- [LEESTEKST]:
LUKT HET DIT KABINET DE WONINGBOUW TE VERSNELLEN?
Op 12 december, een dag na de Woontop van woonminister Mona Keijzer, kopte PropertyNL: ‘Woontop levert concrete afspraken voor 100.000 woningen per jaar op’. Op dezelfde dag kopte het FD ‘Nog veel losse eindjes na Mona Keijzers Woontop’. Hoe reëel is de belofte om 100.000 woningen bij te bouwen, als we kritisch kijken naar de afspraken, het huidige woonbeleid, de beschikbare middelen en bovenal de praktijk op dit moment? We blikken terug én vooruit…
MEER RIJKSREGIE!
Kabinet-Schoof gaat door op de weg die onder de Jonge is ingezet: meer rijksregie op ruimtelijke ordening. De achterliggende gedachte is dat de woningbouwrealisatie zo van de grond komt. Een aantal beleidsprioriteiten geeft aan hoe dit kabinet dat wil gaan bereiken:
1. Oprichting van een volwaardig ministerie van Volkshuisvesting en Ruimtelijke Ordening en een nieuwe directie realisatie Woningbouw.
2. Mogelijkheid voor ‘afdwingbare’ afspraken met provincies, regio’s en gemeenten over aantallen nieuw te bouwen woningen, op basis van de Wet versterking regie volkshuisvesting (nu nog een wetsvoorstel).
3. Financiële impuls van 5 miljard euro voor woningbouwprojecten voor de komende jaren, aangevuld met 2,5 miljard euro voor infrastructurele investeringen om nieuwe woningbouwlocaties te ontsluiten.

- [OVERZICHT GEGEVENS]:
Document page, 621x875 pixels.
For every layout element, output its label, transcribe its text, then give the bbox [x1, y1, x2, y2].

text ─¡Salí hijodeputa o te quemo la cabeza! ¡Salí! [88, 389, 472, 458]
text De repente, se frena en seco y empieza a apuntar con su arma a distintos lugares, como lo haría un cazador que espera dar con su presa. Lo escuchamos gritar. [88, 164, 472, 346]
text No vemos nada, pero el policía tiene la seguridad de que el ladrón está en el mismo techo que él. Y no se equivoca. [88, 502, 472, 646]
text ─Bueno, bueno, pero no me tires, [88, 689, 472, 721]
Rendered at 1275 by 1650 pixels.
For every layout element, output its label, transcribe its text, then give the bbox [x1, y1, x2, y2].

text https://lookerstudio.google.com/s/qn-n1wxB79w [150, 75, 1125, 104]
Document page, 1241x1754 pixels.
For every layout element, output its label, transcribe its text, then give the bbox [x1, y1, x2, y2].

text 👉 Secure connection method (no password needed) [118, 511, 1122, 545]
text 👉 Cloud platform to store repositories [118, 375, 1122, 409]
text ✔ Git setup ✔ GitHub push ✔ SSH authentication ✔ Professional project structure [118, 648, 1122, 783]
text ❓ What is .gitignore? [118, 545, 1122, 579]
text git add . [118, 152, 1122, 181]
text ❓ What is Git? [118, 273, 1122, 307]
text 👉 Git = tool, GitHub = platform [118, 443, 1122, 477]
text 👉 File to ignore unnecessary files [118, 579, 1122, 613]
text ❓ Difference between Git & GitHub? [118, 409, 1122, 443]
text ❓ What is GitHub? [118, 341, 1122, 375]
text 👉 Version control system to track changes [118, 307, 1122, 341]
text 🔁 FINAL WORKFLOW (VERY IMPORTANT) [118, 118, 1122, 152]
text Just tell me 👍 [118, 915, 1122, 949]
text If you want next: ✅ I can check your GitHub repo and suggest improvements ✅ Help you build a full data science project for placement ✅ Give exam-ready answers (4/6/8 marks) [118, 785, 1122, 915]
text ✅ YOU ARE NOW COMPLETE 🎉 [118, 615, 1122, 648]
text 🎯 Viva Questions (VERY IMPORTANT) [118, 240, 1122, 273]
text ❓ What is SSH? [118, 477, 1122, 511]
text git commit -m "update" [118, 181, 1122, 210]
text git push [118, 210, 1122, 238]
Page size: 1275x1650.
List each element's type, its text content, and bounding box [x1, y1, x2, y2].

- [TE MAKEN OPGAVEN]:
a) Schrijf uit de records woordelijk het deel over dat begint met de regel waarin "Rendered at 1275 by 1650 pixels." staat en eindigt met de regel waarin "75, 1125, 104]" staat, beide regels inbegrepen.
b) Ga verder met de tekst over de woningbouw onder het kabinet, vanaf het punt waar die ophoudt.
De records staan helemaal los van de leestekst.

- [ANTWOORDEN PER OPGAVE]:
a)
Rendered at 1275 by 1650 pixels.
For every layout element, output its label, transcribe its text, then give the bbox [x1, y1, x2, y2].

text https://lookerstudio.google.com/s/qn-n1wxB79w [150, 75, 1125, 104]

b)
4. Tegengaan van grondspeculatie, via het instrument van planbatenheffing (of een vergelijkbaar systeem).
5. Meer samenwerking in publiek-private samenwerkingen, waarbij gemeenten gestimuleerd worden actieve grondpolitiek te voeren.
6. Uniformering van bouwregels, waardoor gemeenten niet meer eigen wensen mogen stellen aan woningbouw op bijvoorbeeld duurzaamheid. Dit moet het makkelijker maken industrieel, flexibel en via optoppen te bouwen.
7. Het versterken van de uitvoeringscapaciteit, door efficiënter om te gaan met bestaande capaciteit, samenwerking tussen gemeenten te bevorderen, kennis te vergroten en digitalisering en standaardisering te bevorderen.
8. Uitvoering geven aan de Wet versterking regie volkshuisvesting en zo ruimtelijke procedures verkorten, bijvoorbeeld door het vergroten van de capaciteit bij de Raad van State (3 miljoen euro).
Met dit pakket wil het kabinet procedures korter maken, de uitvoering versterken, gronden sneller activeren en samenwerking tussen overheden en marktpartijen verbeteren. Maar leidt het tot de felbegeerde woningbouw versnelling?
KORTERE PROCEDURES?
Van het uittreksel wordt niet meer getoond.